Ele também deu a entender que mais mudanças estão por vir. Agora que o controle está com o conselho, a Bridgewater provavelmente investirá mais agressivamente em tecnologia e em pessoas – mesmo que Dalio se oponha a isso, disse ele.
Filantropia e mentoria
Durante a entrevista, Dalio projetou uma aura de contentamento e transmitiu uma sensação de alívio.
A sucessão significa que ele pode dedicar mais tempo à filantropia e a transmitir as lições que aprendeu como estudante de economia ao longo da vida. Ele disse que não tem planos de vender sua participação minoritária na Bridgewater e espera orientar os investidores da empresa nos próximos anos.
Movimentos de sucessão não têm sido fáceis em Wall Street. Na Blackstone, a maior gestora de ativos alternativos do mundo, Steve Schwarzman, de 75 anos, continua como presidente e CEO.

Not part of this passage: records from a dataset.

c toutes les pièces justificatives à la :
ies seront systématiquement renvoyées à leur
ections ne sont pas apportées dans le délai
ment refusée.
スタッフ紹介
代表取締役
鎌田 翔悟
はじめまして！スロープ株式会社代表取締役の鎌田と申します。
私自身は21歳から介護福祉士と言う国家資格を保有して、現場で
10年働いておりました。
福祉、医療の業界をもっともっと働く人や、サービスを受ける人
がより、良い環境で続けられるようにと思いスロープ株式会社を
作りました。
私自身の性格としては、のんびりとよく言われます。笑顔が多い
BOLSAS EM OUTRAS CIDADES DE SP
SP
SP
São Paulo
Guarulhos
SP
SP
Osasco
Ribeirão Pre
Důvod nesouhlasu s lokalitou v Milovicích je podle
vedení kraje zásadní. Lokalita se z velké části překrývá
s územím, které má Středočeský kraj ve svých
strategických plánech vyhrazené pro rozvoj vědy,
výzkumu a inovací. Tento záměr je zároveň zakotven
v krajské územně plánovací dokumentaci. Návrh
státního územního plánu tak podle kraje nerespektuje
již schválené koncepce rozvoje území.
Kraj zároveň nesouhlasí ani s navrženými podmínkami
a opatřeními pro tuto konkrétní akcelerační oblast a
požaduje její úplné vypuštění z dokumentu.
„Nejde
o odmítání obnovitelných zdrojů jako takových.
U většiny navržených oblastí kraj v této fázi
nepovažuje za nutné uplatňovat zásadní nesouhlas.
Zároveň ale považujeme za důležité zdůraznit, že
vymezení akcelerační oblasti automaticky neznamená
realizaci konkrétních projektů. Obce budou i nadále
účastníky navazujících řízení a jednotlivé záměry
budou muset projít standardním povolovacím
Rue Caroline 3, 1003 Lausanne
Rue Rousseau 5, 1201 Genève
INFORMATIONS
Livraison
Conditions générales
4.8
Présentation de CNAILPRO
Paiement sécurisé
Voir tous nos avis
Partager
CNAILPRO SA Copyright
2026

Na KKR, Henry Kravis, 78anos, e George Roberts, 79, ainda são co-presidentes. E no Carlyle Group, o cofundador Bill Conway, de 73 anos, recentemente voltou ao cargo de CEO interino quando a empresa demitiu Kewsong Lee, de 57 anos.
Se Dalio sente falta de ser o chefe, ele não deixa transparecer.
“É a coisa mais linda de se ver”, disse ele. “A Bridgewater é minha família estendida, e agora minha família está bem sem mim. É uma alegria. Eles são fortes.”